Former United States President Barack Obama wrote a long and heartfelt note on Instagram, sharing a never-before-seen image of his father, Barack Obama Sr., and mentioning how his father’s absence influenced his childhood and life.
“I didn’t really know my father, he left my mother and me when I was two years old, and he only traveled from Kenya to visit us once, when he was ten years old,” the post began, adding that it was the first and last time. who saw it.
“After that, I heard of him only through occasional letters, written on thin blue airmail paper that was pre-printed to fold and address without an envelope.”
However, the short time he spent with his father “had a profound impact” on his life. “My father gave me my first basketball and introduced me to jazz. But for the most part, the visit left me with more questions than it answered, and I knew I would have to figure out how to be a man on my own, ”the former president wrote in the caption.
In a 2008 campaign speech in Philadelphia, Obama had said, “I am the son of a black man from Kenya and a white woman from Kansas,” explaining his biracial and unconventional childhood. Back then, her presidential campaign was hotly debated in the United States and around the world, as she was the first black person to enter the Oval Office.

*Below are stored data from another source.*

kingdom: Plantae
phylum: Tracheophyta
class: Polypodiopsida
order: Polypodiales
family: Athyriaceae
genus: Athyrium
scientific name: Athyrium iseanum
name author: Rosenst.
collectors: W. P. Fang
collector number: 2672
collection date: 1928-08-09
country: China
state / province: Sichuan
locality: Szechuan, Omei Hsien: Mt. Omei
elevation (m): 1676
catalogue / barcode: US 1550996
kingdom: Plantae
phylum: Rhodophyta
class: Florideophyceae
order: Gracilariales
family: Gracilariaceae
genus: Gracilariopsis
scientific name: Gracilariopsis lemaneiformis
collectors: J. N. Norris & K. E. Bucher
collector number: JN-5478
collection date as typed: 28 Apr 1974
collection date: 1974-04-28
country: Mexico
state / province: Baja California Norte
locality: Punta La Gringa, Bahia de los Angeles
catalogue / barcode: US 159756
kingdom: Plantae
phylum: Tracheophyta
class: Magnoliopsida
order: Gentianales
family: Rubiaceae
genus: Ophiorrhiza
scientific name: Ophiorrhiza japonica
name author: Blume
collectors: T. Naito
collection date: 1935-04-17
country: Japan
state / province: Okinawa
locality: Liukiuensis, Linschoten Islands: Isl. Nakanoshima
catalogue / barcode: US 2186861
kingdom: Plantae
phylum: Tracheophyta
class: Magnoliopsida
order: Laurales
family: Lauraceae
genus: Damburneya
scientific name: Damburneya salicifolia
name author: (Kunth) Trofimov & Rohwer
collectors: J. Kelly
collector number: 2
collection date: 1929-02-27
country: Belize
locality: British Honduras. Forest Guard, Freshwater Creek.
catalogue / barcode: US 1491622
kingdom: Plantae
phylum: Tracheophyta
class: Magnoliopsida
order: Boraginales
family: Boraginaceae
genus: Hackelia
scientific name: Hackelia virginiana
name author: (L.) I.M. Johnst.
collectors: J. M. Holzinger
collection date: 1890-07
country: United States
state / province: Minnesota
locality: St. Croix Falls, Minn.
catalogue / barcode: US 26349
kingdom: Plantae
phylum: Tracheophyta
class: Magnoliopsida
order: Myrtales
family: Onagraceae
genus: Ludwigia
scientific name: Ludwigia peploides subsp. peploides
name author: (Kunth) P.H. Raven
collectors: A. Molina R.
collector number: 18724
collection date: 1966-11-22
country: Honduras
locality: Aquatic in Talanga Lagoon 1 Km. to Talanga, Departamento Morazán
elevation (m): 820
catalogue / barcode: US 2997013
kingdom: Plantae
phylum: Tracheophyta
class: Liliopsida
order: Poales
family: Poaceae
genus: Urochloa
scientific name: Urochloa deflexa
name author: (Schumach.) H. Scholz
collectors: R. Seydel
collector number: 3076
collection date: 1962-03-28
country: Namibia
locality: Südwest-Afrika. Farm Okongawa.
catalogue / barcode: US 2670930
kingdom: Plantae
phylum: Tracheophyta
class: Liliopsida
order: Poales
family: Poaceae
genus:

In his recent post, he addressed the topic of masculinity, approaching it from his own personal experience, and what it means to ‘be a man’.
“In our last conversation about [podcast] Forsaken: Born in the United States, Bruce [Springsteen] and I explore the theme of masculinity and the influence our parents, both faulty role models, had on our lives. We also talked about the message that American culture sends to boys about what it means to be a man, a message that too often emphasizes physical toughness over sensitivity; the need to master the ability to love and care for others, ”he wrote.
Formerly, Obama, who is himself dedicated to his daughters – he had written about his mother Ann Dunham, who had met his father at the University of Hawaii. “My mother, Ann Dunham, was strong, smart and marched at her own pace. For her, the world offered endless opportunities for moral instruction. My sister Maya and I received early lessons about fighting for civil rights, the impact of poverty on people around the world, and the importance of respecting other cultures and considering other points of view. “
“My mother believed that power did not come from putting people down, but rather from lifting them up.”